Missing the bid

Discussion in 'Order Execution' started by Sam Mcgee, May 5, 2002.

  1. Most of my experience has been with long term trades where I'll try to buy a stock at the bid or just slightly above the bid. I find that this doesn't work very well for short term trades when trying to buy a stock on a breakout. Most times the bid will keep rising and get away from me. Would I be better off giving up trying to save the spread and just placing a market order?

    Thank you in advance for your help,
  2. If the price is really moving in a single direction, it seems that you would have to give up picking your price and just jump on board with the market order. By the time you cancel one limit order and enter a new higher one. the market will can you in the dust.

    I had a similar case with trying to catch a price as it dropped while selling. By time I caught the price (over the counter stock with no market trading) I was lucky to cover my trading fees.
  3. nitro


    So much of trading is common sense.

    If you try to buy on the bid and sell on the offer, you are essentially playing market maker on a stock. Good luck playing that game on Listed stocks, specially ones that have more than a million shares a day traded and have a reasonable range during the day.

    Momemtum (mo) players (again I am talking listed) will "lift" the offer when buying, or "whack" ("hit") the bid when selling (assuming no uptick rule or have a bullet/conversion on the stock) If you think about it, this makes sense - why would you ever want to get filled when the mo of the stock is going against your trade (in your case, where you are plaing market maker) ?

    When playing momemtum, trade with the trend, take offers and whack bids. There are then many variations on this strategy once you get it...To give the analogy with chess, this is the "one move" combination. The Grandmasters of trading play this tactic for multiple move "combinations."

  4. BSAM


    I'll assume you're talking about daytrading in liquid stocks.
    Long answer: Hell yes.
    Short answer: Yes.:cool:

    2002 "Breakouts"?.....Be careful!!!

  5. Sam -

    Your results shouldn't be a surprise - think about it a sec.

    Nitro made good points. You're trying to buy into a breakout - a breakout implies a surplus of buyers and that people are buying and paying up for it at the same time you're trying to shave a few cents and buy it at the low end of the spread by merely joining the inside bid rather than taking the inside offer.

    If you're playing liquid stocks and if you're really catching a breakout (a separate discussion), you can still have a chance of getting filled at the bid (although low probability it's a real breakout) but that penny or two you're trying to save is meaningless compared to missing your entry altogether (again, assuming you're catching a real breakout).

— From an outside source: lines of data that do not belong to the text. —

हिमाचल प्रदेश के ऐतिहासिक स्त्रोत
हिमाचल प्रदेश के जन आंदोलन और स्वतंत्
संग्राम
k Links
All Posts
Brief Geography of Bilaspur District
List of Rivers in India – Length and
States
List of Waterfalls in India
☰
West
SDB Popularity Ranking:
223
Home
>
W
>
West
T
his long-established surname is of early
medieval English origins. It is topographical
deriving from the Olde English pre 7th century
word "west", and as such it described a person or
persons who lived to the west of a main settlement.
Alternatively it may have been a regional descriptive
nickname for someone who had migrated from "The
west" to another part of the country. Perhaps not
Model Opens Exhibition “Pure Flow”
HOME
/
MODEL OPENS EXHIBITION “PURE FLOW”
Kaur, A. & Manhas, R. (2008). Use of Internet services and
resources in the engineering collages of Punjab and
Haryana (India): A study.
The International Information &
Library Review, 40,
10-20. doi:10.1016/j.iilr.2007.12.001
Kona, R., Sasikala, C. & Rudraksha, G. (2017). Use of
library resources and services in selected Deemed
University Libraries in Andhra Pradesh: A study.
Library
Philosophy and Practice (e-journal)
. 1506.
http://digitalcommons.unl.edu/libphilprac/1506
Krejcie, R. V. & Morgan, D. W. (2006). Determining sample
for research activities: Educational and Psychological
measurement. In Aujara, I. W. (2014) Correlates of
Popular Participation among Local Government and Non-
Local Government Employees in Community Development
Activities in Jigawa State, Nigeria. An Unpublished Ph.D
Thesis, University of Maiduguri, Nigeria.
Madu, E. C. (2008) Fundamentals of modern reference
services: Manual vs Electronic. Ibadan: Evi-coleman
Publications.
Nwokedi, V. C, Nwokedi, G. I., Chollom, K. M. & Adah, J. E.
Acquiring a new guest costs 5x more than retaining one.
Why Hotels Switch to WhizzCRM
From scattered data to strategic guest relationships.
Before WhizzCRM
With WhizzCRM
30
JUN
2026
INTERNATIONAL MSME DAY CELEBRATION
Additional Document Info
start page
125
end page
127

    If you're playing illiquid stocks, chances of successfully being filled at the bid when the price begins to move up is almost zero. In fact, you might get concerned if you did get filled at the bid on what you thought was a breakout on an illiquid stock (could mean the MM driving it is playing you).
  6. LMT 25-30 cents above market is better than market , you never know what can happen like delayed execution 1 point higher!
  7. that's the best answer yet. Especially when talking about Naz stocks using ECN's where price improvement is almost a given if available.
  8. Why would anyone getting into a *long* term trade worry about buying at the bid? Maybe if there was a wide spread (over 25 cents or so).

    Otherwise you're just playing games.
  9. First of all, if you are thinking of buying a stock, I wouldn't want the stock if I got filled at the bid or near the bid. Second, if a stock is ripping and you wanted to buy it, (for listed stocks at the exchanges) and the quote is not spread up, the best thing to do is probably enter a buy limit above the offer. If he prints way above, you dont want that stocks at that moment anyway. you might try buying it on a temporary pullback...but, of course,...how do you know that the pullback is temporary? Ahhh...the joys of trading! Its kill or be killed.

    If you're talking about ECN's..thats a different story.
  10. Not only does buying the bid often lead to no fill, but even buying the ask on a limit can backfire sometimes when it is moving quickly. I tend to save a tick here and there by buying the ask on a limit, but tend to miss a few moves that really take off. In these cases I either miss the trade (sometimes good, sometimes bad) or chase the price up with my offer or go at market. Overall I think the slippage evens out on liquid issues with entering a limit buy on the ask and entering at market because of the scenarios listed above but buy at bid is all about playing the wrong game.